Being with the Unknown of Being without Your Phone
Tyler Patterson


When I was asked to write about the issue of in-class cell phone use at Down Under, I didn’t know where to begin. No matter how much I write, I usually meet the blank page in a state of not knowing. Is this yoga branching out to meet other parts of my life? Inasmuch as it reminds me to meet the unknown with courage, openness, and curiosity, I think it is. The poet John Keats, who passed away after a mere 25 years, famously referred to approaching the unknown in this way as “negative capability.” He was using this phrase in the context of art and literature but it extends to everyday life as well. In the humanities classes, I used to assist, mentioning this phrase raised many eyebrows because superficially it sounds like Keats is endorsing the undesirable sort of behavior that we reflexively label negativity and seek to avoid. But what Keats was actually trying to invoke was a person’s ability to work through the unknown, beyond preconceived notions about our own potential. Does this idea sound like an empowering message of yoga practice echoing across time and context? It sure does to me.

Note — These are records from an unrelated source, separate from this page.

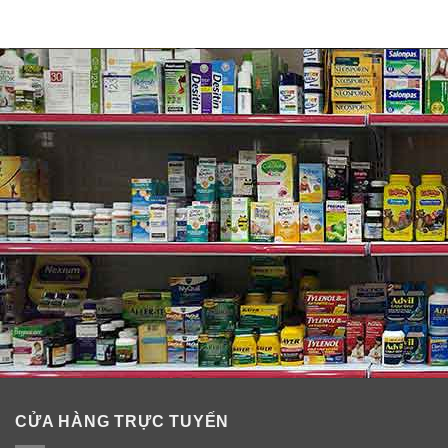
CỬA HÀNG TRỰC TUYẾN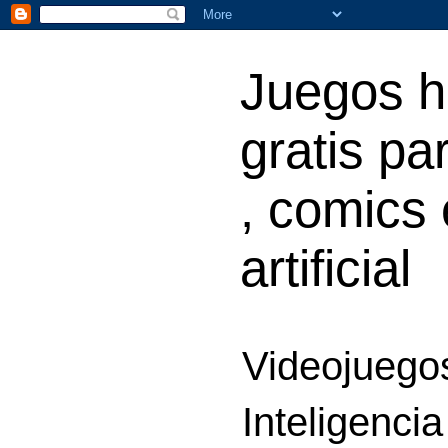
Juegos h
gratis par
, comics 
artificial
Videojuegos
Inteligencia 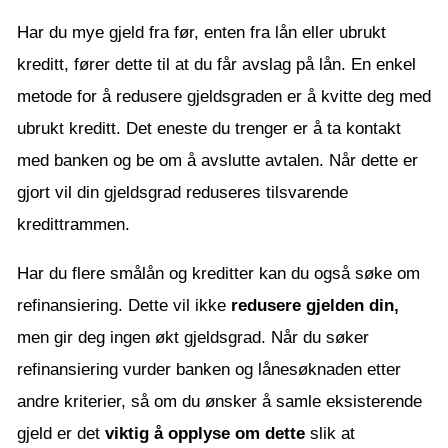
Har du mye gjeld fra før, enten fra lån eller ubrukt
kreditt, fører dette til at du får avslag på lån. En enkel
metode for å redusere gjeldsgraden er å kvitte deg med
ubrukt kreditt. Det eneste du trenger er å ta kontakt
med banken og be om å avslutte avtalen. Når dette er
gjort vil din gjeldsgrad reduseres tilsvarende
kredittrammen.
Har du flere smålån og kreditter kan du også søke om
refinansiering. Dette vil ikke
redusere gjelden din,
men gir deg ingen økt gjeldsgrad. Når du søker
refinansiering vurder banken og lånesøknaden etter
andre kriterier, så om du ønsker å samle eksisterende
gjeld er det
viktig å opplyse om dette
slik at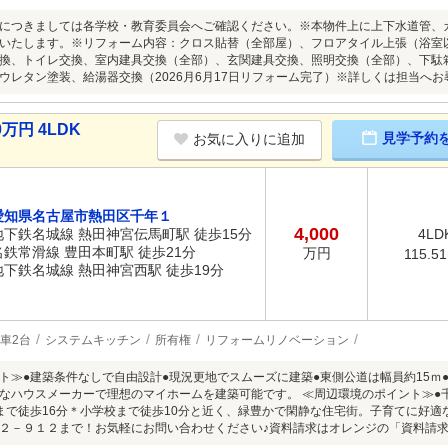
につきましては各学校・教育委員会へご確認ください。※本物件上に上下水道管、
いたします。※リフォーム内容：クロス貼替（全部屋）、フロアタイル上張（浴室
換、トイレ交換、室内建具交換（全部）、玄関建具交換、照明交換（全部）、下駄
ウレタン塗装、給湯器交換（2026月6月17日リフォーム完了）※詳しくは担当へ
万円 4LDK
見学予約
お気に入りに追加
愛知県名古屋市熱田区千年１
4,000
地下鉄名城線 熱田神宮伝馬町駅 徒歩15分
4LD
名鉄常滑線 豊田本町駅 徒歩21分
万円
115.5
地下鉄名城線 熱田神宮西駅 徒歩19分
車2台
システムキッチン
所有権
リフォームリノベーション
ト≫●建築条件なしで自由設計●現況更地でスムーズに建築●東側公道は幅員約15ｍ
なハウスメーカーで理想のマイホームを建築可能です。 ≪周辺環境のポイント≫●千
まで徒歩16分＊小学校まで徒歩10分と近く、緑豊かで閑静な住宅街。子育てに好
２－９１２まで！お気軽にお問い合わせください♪資料請求はオレンジの「資料請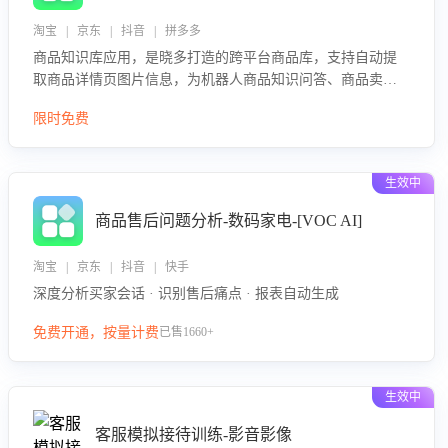
淘宝 | 京东 | 抖音 | 拼多多
商品知识库应用，是晓多打造的跨平台商品库，支持自动提
取商品详情页图片信息，为机器人商品知识问答、商品卖点
介绍等智能体提供完整、全面、准确的商品知识。
限时免费
生效中
商品售后问题分析-数码家电-[VOC AI]
淘宝 | 京东 | 抖音 | 快手
深度分析买家会话 · 识别售后痛点 · 报表自动生成
免费开通，按量计费
已售1660+
生效中
客服模拟接待训练-影音影像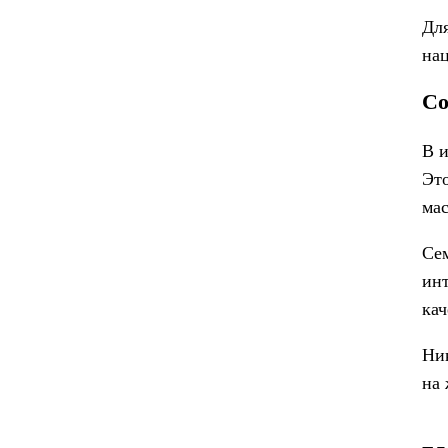
Для
нац
Со
В и
Это
мас
Се
инт
кач
Ник
на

Right about now you’re probably wondering what a nineteenth-century Romantic poet and the thematic experience of not knowing have to do with the problem of students bringing cell phones into yoga classes in the twenty-first century. My answer is everything. Seriously. The link between these subjects, as I see it, that they all involve a willingness (or lack thereof) to sit with the unknown, to stay with the reality of your experience, and to be with that reality without the distraction or crutch or comfort or whichever metaphor you see fit of your (smart)phone. Central to that willingness is the openness to witness your potential thrive in new ways, which is to me exactly what a yoga practice is about.

When you bring your phone into the classroom, you automatically put a limit on your ability to focus on your practice and be aware of whatever is going on in your body, your mind, and your heart. You thereby limit not only your own ability to benefit from practice but your classmates’ as well. For me, respect for both self and others is another central component of a well-rounded yoga practice. It is designed to help practitioners maximally benefit from the sanctuary it provides and devoted to the well-being of a person’s spirit, the ethereal foundation of our quality of being. Bringing a phone into a space that is intended to be a refuge for all is a disservice to not only the practice of yoga itself, abstract as that may sound but also other students. We are all in this together.

But if you remain unconvinced of the detrimental effects of having your phone in the studio, please consider the following. It goes without saying that smartphones are the bosses of the contemporary distraction cadre. Never before have we had a technology, let alone one we carry around all day, that puts virtually all the world’s information and our “contacts” a few taps and swipes away. “The world in the palm of your hand”, so the cliché goes. But at what cost? If given the space, I would provide a bibliography of articles about the costs of our constant connectedness. A study recently published in a journal from the University of Chicago Press discovered that even just having your phone around diminishes your cognitive functioning.

Oddly enough, while I was writing this post, NPR’s own Tom Ashbrook had a one-hour section of On Point titled “How Smart Phones Are Draining Our Brain Power.” I recommend listening to it and reading the round-up of articles about issues related to tech. You might be shocked to learn, as I was, that many of the Silicon Valley designers who made tech such an alluring and now integral part of our lives send their children to schools where not only smartphones and tablets but even laptops are prohibited. The engineer who created the Facebook “like” button, that now ubiquitous serotonin-release button, Justin Rosenstein, has become a herald of the pernicious ways in which tech influences our behavior. As technology becomes more embedded in our lives, the opportunities we have to “unplug” become increasingly rare and, in my humble opinion, precious. When were you last in a room full of people in which everyone was present without being distracted by a handheld touchscreen computer? I put the word unplug in quotation marks for two reasons. I would like to highlight its overuse; it’s often easier to ignore things when they’re overused. I would also like to guide attention toward the word’s concerning imagery; i.e., that we are plugged in to our handheld devices, as an electronic device is to the wall. If that’s the case, then wouldn’t “tethered” be an equally apt, if more disquieting, metaphor? (I am aware, dear reader, of the inconsistencies generated by the fact that I am writing this hyperlink-laden piece, to be posted on the internet, on a laptop connected to the internet. Maybe I’ll go pamphleteering.) But I digress.

We invite you to enjoy the gift of offering your full attention to your practice. You give this gift to yourself in order to help yourself flourish in all aspects of your life. If that means letting go of your phone for the duration of class, which might admittedly be quite uncomfortable at first (the unknown is usually uncomfortable), we encourage you to do so and will support you in the increasingly difficult practice of unplugging or disconnecting from tech. Please feel free to leave your phone with the manager on desk. If it happens to be me, I promise not to regale you with factoids about tech hijacking our minds. Instead, I, along with the rest of the staff, will send you endless gratitude and admire your bravery for being with the unknown.